The Mark of Cain. It’s Not What You Think It Is.


Stained glass Cain and Abel.

In condemning Dzhokar Tsarnaev to death, we would do well to remember Cain and Abel. Even after murdering his brother, Cain is shown unthinkable mercy and protection from God. Above, stained glass from the Genesis story in Fairford Parish Church, England. Credit: CreativeCommons / Fr. Lawrence Lew, O.P.

Dzhokar Tsarnaev’s death sentence, handed down on May 15, serves as the grand finale to a year of public discussion about capital punishment. The Supreme Court is considering the potential cruelty of lethal injections, and Kelly Renee Gissendaner lives under a stay of execution in Georgia, prompted by fears of another “botched execution,” like the one experienced by Clayton Lockett in Oklahoma last spring. It seems a good time to step back and revisit what the Bible’s authors have to say about that book’s first murderer, and the consequences of his actions.
I found the story of Cain and Abel in Genesis 4, remembering from my Sunday School days that God punishes the murderer with the “Mark of Cain,” a sort of brand that ensures Cain will spend the rest of his days as an outcast. I quickly learned, though, that my memory — or my Sunday School teacher — had it totally wrong.
Quick recap: Cain and Abel are the sons of Adam and Eve, themselves only recently cast from the Garden. When sacrificing to God, Cain offers the “fruit of the ground,” while Abel brings the “firstlings of his flock.” God shows preference for Abel’s offering, prompting Cain’s jealousy and the murder of his brother. Not only is this the first homicide in the Bible, it’s the first death — the first evidence of the mortality that Adam and Eve brought about in disobeying the Lord.
It’s true that God curses Cain, saying that the earth will no longer yield its bounty to him, and that he will be a fugitive and a wanderer. But it’s not until Cain points out that “anyone who meets me may kill me,” that God puts the mark on him, “so that no one who came upon him would kill him.” The Mark of Cain is one of protection, not condemnation. It’s a moment of grace.
In their heartbreaking scene of parting, Cain says to God, “I shall be hidden from your face.” Being exiled from God’s presence may be a fate worse than death, especially in the Bible’s early pages, when people literally walk with the Lord. But eventually Cain takes a wife, founds a city, and has children of his own. The Bible even specifies that his offspring are the origins of those who raise cattle, those who make tools of bronze and iron, and, most beautifully, those who “play the lyre and pipe.”
Of course, not all of the Bible portrays God as so forgiving. Just three chapters later, the earth will be destroyed by a flood. In Exodus there will be the slaughter of innocent Egyptian children. In Joshua there will be a call to massacre the Canaanites. But in this first great crisis of mortal existence, when the story is still about individual men and women in relationship with God, the Lord ensures that one death does not engender a second.
Most important, though, God’s protection of Cain means that the story doesn’t end. The continuing narrative allows room for Cain to experience the harshness of a life devoid of God. It also allows him to move forward and to, himself, give rise to new stories. As our nation wrestles with the question of capital punishment, I hope we remember this moment in the Bible, when God’s wisdom creates the opportunity for change, for genesis. The alternative is to put a halt to all that might be possible — both remorse and redemption.
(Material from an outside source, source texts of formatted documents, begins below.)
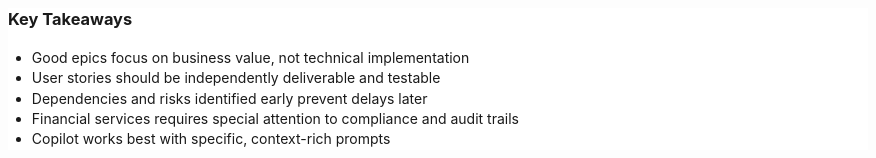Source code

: ### Key Takeaways
- Good epics focus on business value, not technical implementation
- User stories should be independently deliverable and testable
- Dependencies and risks identified early prevent delays later
- Financial services requires special attention to compliance and audit trails
- Copilot works best with specific, context-rich prompts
Norman Allen is a Washington-based playwright who writes frequently about spirituality and religion. He won the Charles MacArthur Award for his play In The Garden. Tweet him @WriterNorm.

One thought on “The Mark of Cain. It’s Not What You Think It Is.

  1. This understanding of the Cain story is correct, and is reflected in Jewish liturgy. During the introspective Days of Awe, beginning with Rosh Hashanah through Yom Kippur, we find murder in the list of things for which we seek forgiveness; yes, we ask forgiveness for murder. The implication must be that we can receive forgiveness for murder if we truly repent. I have represented people charged with and convicted of capital crimes for nearly thirty years, and the vast majority of my clients have great remorse for having taken another human life. The system by which Dzhokar Tsarnaev was convicted and sentenced is badly flawed, for though a large majority in the Commonwealth of Massachusetts opposed the death penalty in that case, the jury that convicted and sentenced him was made up only of people who support capital punishment. Given the crime, there was never a chance for a sentence less than death from a jury so constituted. Yet just weeks later, a very conservative Nebraska legislature concluded, over the veto of the governor, that the death penalty did not belong as part of that state’s criminal justice system. Why? Because it’s not pro-life, because it’s fiscally irresponsible, because it convicts innocent people, and is racist & classist.